When I learned to dive back in the 1960's, someone was marketing a single cylinder scuba compressor. It would only pump to about 2,500 psi. It was tiny and fairly inexpensive.
If I recall correctly, it had a piston about half an inch in diameter and took several hours to fill a steel 72. Mako comes to mind, but I wouldn't swear that they had marketed them.
I actually saw one once. It wasn't in serviceable condition. Evidently, the single piston and cylinder would get outrageously hot. The heating and cooling cycles would crystallize the piston and cylinder and in a few hundred hours, it would go bang. It was a great idea, but with affordable materials, it simply wouldn't work. I guess that something similar could be made today, using materials like inconel, 9 nickel cobalt, and beryllium copper alloys, but the cost would be insane.

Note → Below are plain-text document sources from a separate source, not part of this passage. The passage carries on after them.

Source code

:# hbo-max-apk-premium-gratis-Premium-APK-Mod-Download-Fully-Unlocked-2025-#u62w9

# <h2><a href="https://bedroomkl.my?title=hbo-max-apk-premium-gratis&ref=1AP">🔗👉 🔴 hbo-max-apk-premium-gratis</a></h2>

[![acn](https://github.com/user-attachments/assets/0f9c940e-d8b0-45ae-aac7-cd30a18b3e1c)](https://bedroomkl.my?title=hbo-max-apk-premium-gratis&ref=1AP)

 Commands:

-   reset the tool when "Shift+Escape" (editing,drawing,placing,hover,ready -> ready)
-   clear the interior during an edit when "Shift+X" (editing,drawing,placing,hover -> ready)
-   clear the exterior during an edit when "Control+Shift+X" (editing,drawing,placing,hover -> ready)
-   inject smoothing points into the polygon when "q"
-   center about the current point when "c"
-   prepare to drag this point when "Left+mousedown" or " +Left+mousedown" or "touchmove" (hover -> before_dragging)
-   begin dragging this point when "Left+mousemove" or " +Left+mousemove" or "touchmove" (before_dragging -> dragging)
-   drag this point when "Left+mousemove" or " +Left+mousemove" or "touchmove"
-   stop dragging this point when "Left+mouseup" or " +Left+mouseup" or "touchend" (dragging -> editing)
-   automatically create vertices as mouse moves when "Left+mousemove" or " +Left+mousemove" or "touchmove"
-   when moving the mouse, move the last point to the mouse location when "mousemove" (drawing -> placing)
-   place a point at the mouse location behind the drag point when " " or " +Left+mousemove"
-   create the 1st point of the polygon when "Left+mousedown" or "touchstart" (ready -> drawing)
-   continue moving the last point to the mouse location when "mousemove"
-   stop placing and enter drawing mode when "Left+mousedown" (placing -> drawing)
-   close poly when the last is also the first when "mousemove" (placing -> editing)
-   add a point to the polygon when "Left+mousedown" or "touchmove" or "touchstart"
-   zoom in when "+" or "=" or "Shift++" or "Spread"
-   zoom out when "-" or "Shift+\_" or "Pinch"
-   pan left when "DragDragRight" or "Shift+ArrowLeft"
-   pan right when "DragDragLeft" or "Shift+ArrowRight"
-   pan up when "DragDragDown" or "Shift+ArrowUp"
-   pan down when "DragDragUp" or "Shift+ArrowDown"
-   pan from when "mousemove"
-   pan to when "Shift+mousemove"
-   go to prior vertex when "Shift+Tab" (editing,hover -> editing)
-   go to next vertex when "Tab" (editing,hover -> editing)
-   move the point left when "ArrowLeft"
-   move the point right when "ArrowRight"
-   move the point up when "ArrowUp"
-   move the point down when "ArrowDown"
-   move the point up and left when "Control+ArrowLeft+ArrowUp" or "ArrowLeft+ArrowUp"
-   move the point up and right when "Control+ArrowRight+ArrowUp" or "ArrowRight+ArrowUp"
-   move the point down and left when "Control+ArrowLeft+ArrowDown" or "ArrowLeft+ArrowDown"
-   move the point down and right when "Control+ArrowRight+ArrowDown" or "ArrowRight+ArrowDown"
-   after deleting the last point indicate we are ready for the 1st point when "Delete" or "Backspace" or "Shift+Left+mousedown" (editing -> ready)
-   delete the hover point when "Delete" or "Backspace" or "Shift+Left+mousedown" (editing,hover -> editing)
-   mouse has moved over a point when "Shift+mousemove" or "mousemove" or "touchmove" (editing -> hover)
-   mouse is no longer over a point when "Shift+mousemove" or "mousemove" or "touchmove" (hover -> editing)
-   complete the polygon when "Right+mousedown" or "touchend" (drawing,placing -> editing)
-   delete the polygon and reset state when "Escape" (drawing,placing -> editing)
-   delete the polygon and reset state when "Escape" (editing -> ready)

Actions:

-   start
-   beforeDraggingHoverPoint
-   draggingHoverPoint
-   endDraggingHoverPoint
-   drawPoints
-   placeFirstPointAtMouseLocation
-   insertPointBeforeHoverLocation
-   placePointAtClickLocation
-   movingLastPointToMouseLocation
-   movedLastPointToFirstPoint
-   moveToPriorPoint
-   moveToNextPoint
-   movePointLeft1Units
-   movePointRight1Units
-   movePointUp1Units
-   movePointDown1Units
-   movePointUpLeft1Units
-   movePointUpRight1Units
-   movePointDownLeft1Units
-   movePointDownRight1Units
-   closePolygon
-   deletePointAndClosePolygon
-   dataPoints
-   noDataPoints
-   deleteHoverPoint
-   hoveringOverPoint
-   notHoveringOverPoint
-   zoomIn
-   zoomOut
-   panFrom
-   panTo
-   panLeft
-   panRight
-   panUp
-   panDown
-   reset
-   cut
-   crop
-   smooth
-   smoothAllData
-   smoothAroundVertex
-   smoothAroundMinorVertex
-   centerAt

The point here is that anything can be done, given sufficient money. If there was a way to build a small, inexpensive compressor to fill scuba tanks, someone would be all over it. The market is ready.
Technology is available to do virtually anything that can be imagined. In the end, it will always come down to cost. The military compressors cross the cost benefit line by a substantial margin. They are vastly better made than the commercial units of similar size. Cost was a consideration in their design, but only in a secondary sense. Longevity, reliability, and weight took top honors.
In many cases, economy of scale will drive costs down but not with the materials I mentioned. Some things are so difficult to machine that very few people on the planet can even do it (9 nickel cobalt is one of those materials). In those cases, economy of scale is just a dream.
You can have it good, cheap, quick. Pick two.
I work in the aerospace industry. We face these decisions on a daily basis. We do not resort to exotic materials if any reasonable alternative exists. This is just reality and the same reality that compressor designers and manufacturers have to consider.
Bill.
I'd like to see that circa 60's system. That is exactly the idea. As you no doubt know, many great ideas have had to wait for the technology or science to catch up. Based on what I have seen, I think the time is ripe for the system out in the garage puttering away for a few hours--especially given the fact that the NG systems are coming online, which use the same concept at the same pressures.
Of course, many ideas that finally get into production die on the vine of the marketplace because no one picks them. I think a reliable, easy to use, inexpensive to maintain system that came in at under $1K might be well received in the scuba market.